There were hundreds of flowers down there, and most of them held spiders.
The herders had been clearly doing this for a long time – their movements were measured and routine, and they had made paths in the faintly glowing lichens sheathing the bottom of the cavern.
I was watching an alien civilization tend to its livestock.
“Do you know what this is, Bear? This is animal husbandry.”
Bear didn’t seem impressed.
If I had to herd spiders, this would certainly be a good place.
From this angle, the cavern looked almost like a canyon, relatively narrow with steep, mostly sheer walls.
They had a water source – the narrow ribbon of a shallow stream twisted along the cavern’s floor.
I couldn’t see any other entrances, although there had to be some, probably far to the left, behind the cavern’s bend.

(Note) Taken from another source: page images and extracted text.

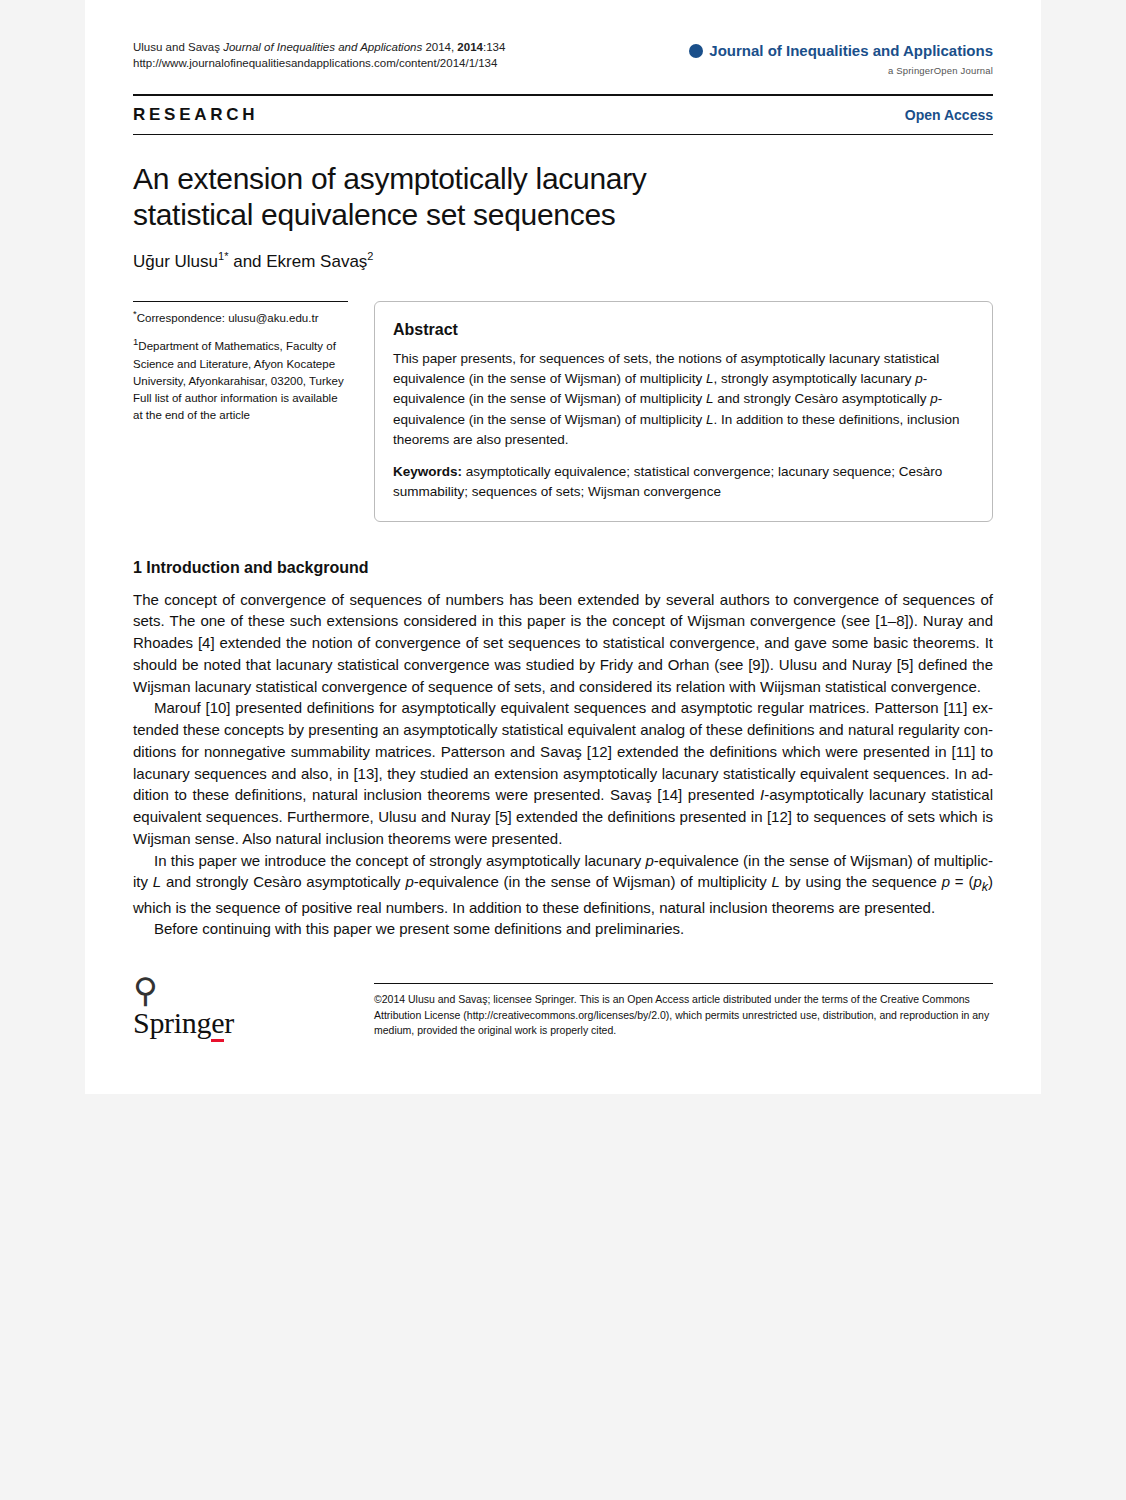Ulusu and Savaş Journal of Inequalities and Applications 2014, 2014:134
http://www.journalofinequalitiesandapplications.com/content/2014/1/134
Journal of Inequalities and Applications
a SpringerOpen Journal
RESEARCH
Open Access
An extension of asymptotically lacunary
statistical equivalence set sequences
Uğur Ulusu1* and Ekrem Savaş2
*Correspondence: ulusu@aku.edu.tr
1Department of Mathematics, Faculty of Science and Literature, Afyon Kocatepe University, Afyonkarahisar, 03200, Turkey
Full list of author information is available at the end of the article
Abstract
This paper presents, for sequences of sets, the notions of asymptotically lacunary statistical equivalence (in the sense of Wijsman) of multiplicity L, strongly asymptotically lacunary p-equivalence (in the sense of Wijsman) of multiplicity L and strongly Cesàro asymptotically p-equivalence (in the sense of Wijsman) of multiplicity L. In addition to these definitions, inclusion theorems are also presented.
Keywords: asymptotically equivalence; statistical convergence; lacunary sequence; Cesàro summability; sequences of sets; Wijsman convergence
1 Introduction and background
The concept of convergence of sequences of numbers has been extended by several authors to convergence of sequences of sets. The one of these such extensions considered in this paper is the concept of Wijsman convergence (see [1–8]). Nuray and Rhoades [4] extended the notion of convergence of set sequences to statistical convergence, and gave some basic theorems. It should be noted that lacunary statistical convergence was studied by Fridy and Orhan (see [9]). Ulusu and Nuray [5] defined the Wijsman lacunary statistical convergence of sequence of sets, and considered its relation with Wiijsman statistical convergence.
Marouf [10] presented definitions for asymptotically equivalent sequences and asymptotic regular matrices. Patterson [11] extended these concepts by presenting an asymptotically statistical equivalent analog of these definitions and natural regularity conditions for nonnegative summability matrices. Patterson and Savaş [12] extended the definitions which were presented in [11] to lacunary sequences and also, in [13], they studied an extension asymptotically lacunary statistically equivalent sequences. In addition to these definitions, natural inclusion theorems were presented. Savaş [14] presented I-asymptotically lacunary statistical equivalent sequences. Furthermore, Ulusu and Nuray [5] extended the definitions presented in [12] to sequences of sets which is Wijsman sense. Also natural inclusion theorems were presented.
In this paper we introduce the concept of strongly asymptotically lacunary p-equivalence (in the sense of Wijsman) of multiplicity L and strongly Cesàro asymptotically p-equivalence (in the sense of Wijsman) of multiplicity L by using the sequence p = (pk) which is the sequence of positive real numbers. In addition to these definitions, natural inclusion theorems are presented.
Before continuing with this paper we present some definitions and preliminaries.
⚲
Springer
©2014 Ulusu and Savaş; licensee Springer. This is an Open Access article distributed under the terms of the Creative Commons Attribution License (http://creativecommons.org/licenses/by/2.0), which permits unrestricted use, distribution, and reproduction in any medium, provided the original work is properly cited.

If stalkers or other predators somehow invaded, they would be easy to bottleneck.
It was an ideal, sheltered location except for one thing.
Another spider herder emerged from behind the bend on the left. My ledge ended only a few feet away on that side so I couldn’t quite see where they came from. This one was pushing a larger cart.
“Here we go,” I murmured to Bear.
She flicked her ear.
The spider herder paused. Above them, about forty feet off the ground, a large blossom glowed with gold instead of red.
The herder raised their staff and leaped at the wall, clearing ten feet in a single jump.
They climbed up the vine, shockingly fast, reached the flower, and thrust the staff into the blossom.
I glanced to the right. Across the cavern, a fissure split the wall near the ceiling, a crack in the solid stone about eight feet tall and five feet across at its widest.
Nothing moved. The fissure remained dark.
The spider herder swirled the staff as if scraping the pancake batter out of a bowl.
The fissure stayed still.
The spider herder pulled their staff out. Three dense clumps of spider silk hung suspended from the top, glowing softly with cream-colored light. They were about the size of a beach ball.
A segmented body squeezed out of the fissure and dove, three pairs of translucent wings snapping open in flight. A wasp-like insect the size of a kayak zipped through the air, glinting with blue and yellow like a blue sapphire wrapped in gold filigree.
Bear jumped up and growled.
The spider herder saw the wasp and scrambled down, but not quickly enough.
The giant insect divebombed across the cavern, hooked one of the spider eggs with its segmented legs, tearing it from the bundle, and shot up, buzzing along the wall into a U-turn.
A moment and it squeezed back into the fissure, taking its prize with it.